» **Task directions**:
Copy out each line of the data holding "warto".

» **Data for this task**:
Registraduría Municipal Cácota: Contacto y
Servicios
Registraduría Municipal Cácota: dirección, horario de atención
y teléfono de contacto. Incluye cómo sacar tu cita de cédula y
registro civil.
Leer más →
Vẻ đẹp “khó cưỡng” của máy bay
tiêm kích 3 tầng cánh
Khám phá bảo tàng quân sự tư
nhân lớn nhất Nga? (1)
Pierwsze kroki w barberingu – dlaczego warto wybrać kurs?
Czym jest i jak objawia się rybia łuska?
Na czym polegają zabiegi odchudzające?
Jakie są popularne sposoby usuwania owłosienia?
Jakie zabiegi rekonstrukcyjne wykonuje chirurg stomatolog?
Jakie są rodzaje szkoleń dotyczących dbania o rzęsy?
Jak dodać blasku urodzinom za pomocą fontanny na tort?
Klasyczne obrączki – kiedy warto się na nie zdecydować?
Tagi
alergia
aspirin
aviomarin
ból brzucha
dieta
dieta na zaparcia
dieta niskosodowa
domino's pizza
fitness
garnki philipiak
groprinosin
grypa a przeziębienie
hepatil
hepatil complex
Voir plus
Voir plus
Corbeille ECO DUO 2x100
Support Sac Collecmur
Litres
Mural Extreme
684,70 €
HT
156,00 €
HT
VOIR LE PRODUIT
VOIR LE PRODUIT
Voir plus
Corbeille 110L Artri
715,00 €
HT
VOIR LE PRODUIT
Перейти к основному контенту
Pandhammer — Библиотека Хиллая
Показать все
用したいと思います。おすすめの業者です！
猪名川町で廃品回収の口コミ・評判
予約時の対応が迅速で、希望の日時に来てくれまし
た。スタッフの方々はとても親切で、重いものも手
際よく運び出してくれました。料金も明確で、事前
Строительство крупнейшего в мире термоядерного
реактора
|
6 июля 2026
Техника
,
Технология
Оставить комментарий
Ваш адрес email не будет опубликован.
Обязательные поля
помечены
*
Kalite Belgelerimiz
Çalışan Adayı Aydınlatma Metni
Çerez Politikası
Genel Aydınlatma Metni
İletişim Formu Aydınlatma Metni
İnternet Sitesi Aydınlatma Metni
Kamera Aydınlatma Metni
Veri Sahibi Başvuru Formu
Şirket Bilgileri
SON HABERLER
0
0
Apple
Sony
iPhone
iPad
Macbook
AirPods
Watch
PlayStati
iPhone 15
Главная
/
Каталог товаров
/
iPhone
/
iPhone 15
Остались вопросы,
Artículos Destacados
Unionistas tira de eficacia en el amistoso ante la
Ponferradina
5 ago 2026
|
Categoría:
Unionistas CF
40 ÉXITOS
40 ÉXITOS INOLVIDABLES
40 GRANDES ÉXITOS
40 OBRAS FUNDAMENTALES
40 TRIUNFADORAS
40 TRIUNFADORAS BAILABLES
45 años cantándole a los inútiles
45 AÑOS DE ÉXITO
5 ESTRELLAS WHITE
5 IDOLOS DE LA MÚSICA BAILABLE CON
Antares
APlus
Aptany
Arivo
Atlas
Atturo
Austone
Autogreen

» **Reply**:
Pierwsze kroki w barberingu – dlaczego warto wybrać kurs?
Klasyczne obrączki – kiedy warto się na nie zdecydować?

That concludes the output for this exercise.